§ **INPUT FOR THIS TASK**
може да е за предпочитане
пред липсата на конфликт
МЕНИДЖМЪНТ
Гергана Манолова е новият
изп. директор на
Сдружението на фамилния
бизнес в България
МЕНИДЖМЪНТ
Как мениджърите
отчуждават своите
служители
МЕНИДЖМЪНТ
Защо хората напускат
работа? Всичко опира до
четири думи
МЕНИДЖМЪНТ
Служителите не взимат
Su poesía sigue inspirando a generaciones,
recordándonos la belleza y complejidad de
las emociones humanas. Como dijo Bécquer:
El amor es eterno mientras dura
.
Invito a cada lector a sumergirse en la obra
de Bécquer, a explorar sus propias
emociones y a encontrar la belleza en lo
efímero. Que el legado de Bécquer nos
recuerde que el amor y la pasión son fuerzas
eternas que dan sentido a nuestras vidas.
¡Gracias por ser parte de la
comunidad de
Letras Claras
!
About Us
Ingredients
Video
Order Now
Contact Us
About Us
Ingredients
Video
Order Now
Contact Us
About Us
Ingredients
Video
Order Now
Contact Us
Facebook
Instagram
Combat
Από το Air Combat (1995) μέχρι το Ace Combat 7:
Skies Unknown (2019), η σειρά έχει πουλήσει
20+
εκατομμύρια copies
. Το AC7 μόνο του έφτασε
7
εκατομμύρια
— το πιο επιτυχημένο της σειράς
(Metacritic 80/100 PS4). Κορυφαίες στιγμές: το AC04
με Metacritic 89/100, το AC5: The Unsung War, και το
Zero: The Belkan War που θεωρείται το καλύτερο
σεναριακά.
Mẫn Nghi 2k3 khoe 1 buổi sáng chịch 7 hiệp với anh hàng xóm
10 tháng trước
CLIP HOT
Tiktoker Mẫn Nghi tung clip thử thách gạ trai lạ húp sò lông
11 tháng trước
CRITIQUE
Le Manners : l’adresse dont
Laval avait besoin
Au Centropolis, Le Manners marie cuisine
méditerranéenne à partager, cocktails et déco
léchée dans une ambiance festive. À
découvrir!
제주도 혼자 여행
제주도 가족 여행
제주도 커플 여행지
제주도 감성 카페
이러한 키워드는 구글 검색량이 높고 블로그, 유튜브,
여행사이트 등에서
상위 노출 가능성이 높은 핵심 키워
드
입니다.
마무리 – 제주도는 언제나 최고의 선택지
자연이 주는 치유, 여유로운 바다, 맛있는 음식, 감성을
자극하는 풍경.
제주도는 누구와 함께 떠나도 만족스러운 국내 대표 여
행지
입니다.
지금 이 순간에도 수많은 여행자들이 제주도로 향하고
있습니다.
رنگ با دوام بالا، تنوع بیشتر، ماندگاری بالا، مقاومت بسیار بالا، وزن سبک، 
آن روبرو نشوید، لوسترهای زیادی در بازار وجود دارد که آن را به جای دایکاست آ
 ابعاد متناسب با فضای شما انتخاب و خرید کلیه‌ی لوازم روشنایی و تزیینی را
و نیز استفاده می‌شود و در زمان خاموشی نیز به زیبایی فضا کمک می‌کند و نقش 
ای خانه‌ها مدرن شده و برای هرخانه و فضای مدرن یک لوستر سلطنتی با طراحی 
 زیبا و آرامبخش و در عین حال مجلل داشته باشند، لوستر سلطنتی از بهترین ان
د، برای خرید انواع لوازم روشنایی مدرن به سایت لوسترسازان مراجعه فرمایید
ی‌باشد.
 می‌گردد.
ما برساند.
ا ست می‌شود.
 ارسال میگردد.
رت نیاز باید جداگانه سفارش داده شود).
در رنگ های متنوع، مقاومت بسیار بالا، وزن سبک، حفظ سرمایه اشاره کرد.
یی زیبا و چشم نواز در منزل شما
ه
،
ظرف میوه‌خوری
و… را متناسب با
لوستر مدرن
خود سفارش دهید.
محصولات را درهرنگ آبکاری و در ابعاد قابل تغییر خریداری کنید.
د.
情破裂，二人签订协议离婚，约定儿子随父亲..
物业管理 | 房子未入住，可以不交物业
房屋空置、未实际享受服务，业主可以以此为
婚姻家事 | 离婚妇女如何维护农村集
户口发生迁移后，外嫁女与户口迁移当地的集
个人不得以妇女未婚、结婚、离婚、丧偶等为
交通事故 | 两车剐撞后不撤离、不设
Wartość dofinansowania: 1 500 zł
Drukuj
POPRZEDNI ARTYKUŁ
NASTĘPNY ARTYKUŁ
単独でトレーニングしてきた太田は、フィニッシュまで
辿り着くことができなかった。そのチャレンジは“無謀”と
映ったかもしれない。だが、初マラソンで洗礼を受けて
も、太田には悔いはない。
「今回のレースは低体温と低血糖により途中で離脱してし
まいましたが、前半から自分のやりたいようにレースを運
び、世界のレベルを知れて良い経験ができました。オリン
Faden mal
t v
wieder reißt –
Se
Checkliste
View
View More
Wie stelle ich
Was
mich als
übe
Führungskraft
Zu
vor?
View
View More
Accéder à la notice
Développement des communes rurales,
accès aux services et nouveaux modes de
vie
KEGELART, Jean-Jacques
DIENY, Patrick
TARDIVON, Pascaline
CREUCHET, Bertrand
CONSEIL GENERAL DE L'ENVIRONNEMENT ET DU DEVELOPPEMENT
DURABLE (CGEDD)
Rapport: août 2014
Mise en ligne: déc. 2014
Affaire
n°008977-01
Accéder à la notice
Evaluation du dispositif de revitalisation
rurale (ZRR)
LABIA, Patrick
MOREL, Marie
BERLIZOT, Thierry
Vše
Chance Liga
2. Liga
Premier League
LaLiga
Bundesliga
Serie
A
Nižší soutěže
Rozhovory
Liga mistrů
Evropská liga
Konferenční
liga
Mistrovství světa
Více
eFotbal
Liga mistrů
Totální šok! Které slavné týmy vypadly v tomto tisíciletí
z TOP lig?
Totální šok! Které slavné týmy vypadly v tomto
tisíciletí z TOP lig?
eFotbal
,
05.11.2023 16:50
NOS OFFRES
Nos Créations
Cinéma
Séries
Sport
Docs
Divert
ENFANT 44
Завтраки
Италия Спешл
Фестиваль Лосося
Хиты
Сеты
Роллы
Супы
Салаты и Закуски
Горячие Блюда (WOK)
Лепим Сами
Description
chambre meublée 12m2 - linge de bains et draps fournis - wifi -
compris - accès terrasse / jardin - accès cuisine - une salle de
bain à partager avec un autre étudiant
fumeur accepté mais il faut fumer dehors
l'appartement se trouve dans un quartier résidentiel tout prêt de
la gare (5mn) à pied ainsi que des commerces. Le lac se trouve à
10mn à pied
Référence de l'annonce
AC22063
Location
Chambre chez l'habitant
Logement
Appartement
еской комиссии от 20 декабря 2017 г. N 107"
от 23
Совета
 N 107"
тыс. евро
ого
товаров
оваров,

§ **TO DO**
Reproduce every line of the records above without changing a single character.

§ **WRITTEN REPLY**
може да е за предпочитане
пред липсата на конфликт
МЕНИДЖМЪНТ
Гергана Манолова е новият
изп. директор на
Сдружението на фамилния
бизнес в България
МЕНИДЖМЪНТ
Как мениджърите
отчуждават своите
служители
МЕНИДЖМЪНТ
Защо хората напускат
работа? Всичко опира до
четири думи
МЕНИДЖМЪНТ
Служителите не взимат
Su poesía sigue inspirando a generaciones,
recordándonos la belleza y complejidad de
las emociones humanas. Como dijo Bécquer:
El amor es eterno mientras dura
.
Invito a cada lector a sumergirse en la obra
de Bécquer, a explorar sus propias
emociones y a encontrar la belleza en lo
efímero. Que el legado de Bécquer nos
recuerde que el amor y la pasión son fuerzas
eternas que dan sentido a nuestras vidas.
¡Gracias por ser parte de la
comunidad de
Letras Claras
!
About Us
Ingredients
Video
Order Now
Contact Us
About Us
Ingredients
Video
Order Now
Contact Us
About Us
Ingredients
Video
Order Now
Contact Us
Facebook
Instagram
Combat
Από το Air Combat (1995) μέχρι το Ace Combat 7:
Skies Unknown (2019), η σειρά έχει πουλήσει
20+
εκατομμύρια copies
. Το AC7 μόνο του έφτασε
7
εκατομμύρια
— το πιο επιτυχημένο της σειράς
(Metacritic 80/100 PS4). Κορυφαίες στιγμές: το AC04
με Metacritic 89/100, το AC5: The Unsung War, και το
Zero: The Belkan War που θεωρείται το καλύτερο
σεναριακά.
Mẫn Nghi 2k3 khoe 1 buổi sáng chịch 7 hiệp với anh hàng xóm
10 tháng trước
CLIP HOT
Tiktoker Mẫn Nghi tung clip thử thách gạ trai lạ húp sò lông
11 tháng trước
CRITIQUE
Le Manners : l’adresse dont
Laval avait besoin
Au Centropolis, Le Manners marie cuisine
méditerranéenne à partager, cocktails et déco
léchée dans une ambiance festive. À
découvrir!
제주도 혼자 여행
제주도 가족 여행
제주도 커플 여행지
제주도 감성 카페
이러한 키워드는 구글 검색량이 높고 블로그, 유튜브,
여행사이트 등에서
상위 노출 가능성이 높은 핵심 키워
드
입니다.
마무리 – 제주도는 언제나 최고의 선택지
자연이 주는 치유, 여유로운 바다, 맛있는 음식, 감성을
자극하는 풍경.
제주도는 누구와 함께 떠나도 만족스러운 국내 대표 여
행지
입니다.
지금 이 순간에도 수많은 여행자들이 제주도로 향하고
있습니다.
رنگ با دوام بالا، تنوع بیشتر، ماندگاری بالا، مقاومت بسیار بالا، وزن سبک، 
آن روبرو نشوید، لوسترهای زیادی در بازار وجود دارد که آن را به جای دایکاست آ
 ابعاد متناسب با فضای شما انتخاب و خرید کلیه‌ی لوازم روشنایی و تزیینی را
و نیز استفاده می‌شود و در زمان خاموشی نیز به زیبایی فضا کمک می‌کند و نقش 
ای خانه‌ها مدرن شده و برای هرخانه و فضای مدرن یک لوستر سلطنتی با طراحی 
 زیبا و آرامبخش و در عین حال مجلل داشته باشند، لوستر سلطنتی از بهترین ان
د، برای خرید انواع لوازم روشنایی مدرن به سایت لوسترسازان مراجعه فرمایید
ی‌باشد.
 می‌گردد.
ما برساند.
ا ست می‌شود.
 ارسال میگردد.
رت نیاز باید جداگانه سفارش داده شود).
در رنگ های متنوع، مقاومت بسیار بالا، وزن سبک، حفظ سرمایه اشاره کرد.
یی زیبا و چشم نواز در منزل شما
ه
،
ظرف میوه‌خوری
و… را متناسب با
لوستر مدرن
خود سفارش دهید.
محصولات را درهرنگ آبکاری و در ابعاد قابل تغییر خریداری کنید.
د.
情破裂，二人签订协议离婚，约定儿子随父亲..
物业管理 | 房子未入住，可以不交物业
房屋空置、未实际享受服务，业主可以以此为
婚姻家事 | 离婚妇女如何维护农村集
户口发生迁移后，外嫁女与户口迁移当地的集
个人不得以妇女未婚、结婚、离婚、丧偶等为
交通事故 | 两车剐撞后不撤离、不设
Wartość dofinansowania: 1 500 zł
Drukuj
POPRZEDNI ARTYKUŁ
NASTĘPNY ARTYKUŁ
単独でトレーニングしてきた太田は、フィニッシュまで
辿り着くことができなかった。そのチャレンジは“無謀”と
映ったかもしれない。だが、初マラソンで洗礼を受けて
も、太田には悔いはない。
「今回のレースは低体温と低血糖により途中で離脱してし
まいましたが、前半から自分のやりたいようにレースを運
び、世界のレベルを知れて良い経験ができました。オリン
Faden mal
t v
wieder reißt –
Se
Checkliste
View
View More
Wie stelle ich
Was
mich als
übe
Führungskraft
Zu
vor?
View
View More
Accéder à la notice
Développement des communes rurales,
accès aux services et nouveaux modes de
vie
KEGELART, Jean-Jacques
DIENY, Patrick
TARDIVON, Pascaline
CREUCHET, Bertrand
CONSEIL GENERAL DE L'ENVIRONNEMENT ET DU DEVELOPPEMENT
DURABLE (CGEDD)
Rapport: août 2014
Mise en ligne: déc. 2014
Affaire
n°008977-01
Accéder à la notice
Evaluation du dispositif de revitalisation
rurale (ZRR)
LABIA, Patrick
MOREL, Marie
BERLIZOT, Thierry
Vše
Chance Liga
2. Liga
Premier League
LaLiga
Bundesliga
Serie
A
Nižší soutěže
Rozhovory
Liga mistrů
Evropská liga
Konferenční
liga
Mistrovství světa
Více
eFotbal
Liga mistrů
Totální šok! Které slavné týmy vypadly v tomto tisíciletí
z TOP lig?
Totální šok! Které slavné týmy vypadly v tomto
tisíciletí z TOP lig?
eFotbal
,
05.11.2023 16:50
NOS OFFRES
Nos Créations
Cinéma
Séries
Sport
Docs
Divert
ENFANT 44
Завтраки
Италия Спешл
Фестиваль Лосося
Хиты
Сеты
Роллы
Супы
Салаты и Закуски
Горячие Блюда (WOK)
Лепим Сами
Description
chambre meublée 12m2 - linge de bains et draps fournis - wifi -
compris - accès terrasse / jardin - accès cuisine - une salle de
bain à partager avec un autre étudiant
fumeur accepté mais il faut fumer dehors
l'appartement se trouve dans un quartier résidentiel tout prêt de
la gare (5mn) à pied ainsi que des commerces. Le lac se trouve à
10mn à pied
Référence de l'annonce
AC22063
Location
Chambre chez l'habitant
Logement
Appartement
еской комиссии от 20 декабря 2017 г. N 107"
от 23
Совета
 N 107"
тыс. евро
ого
товаров
оваров,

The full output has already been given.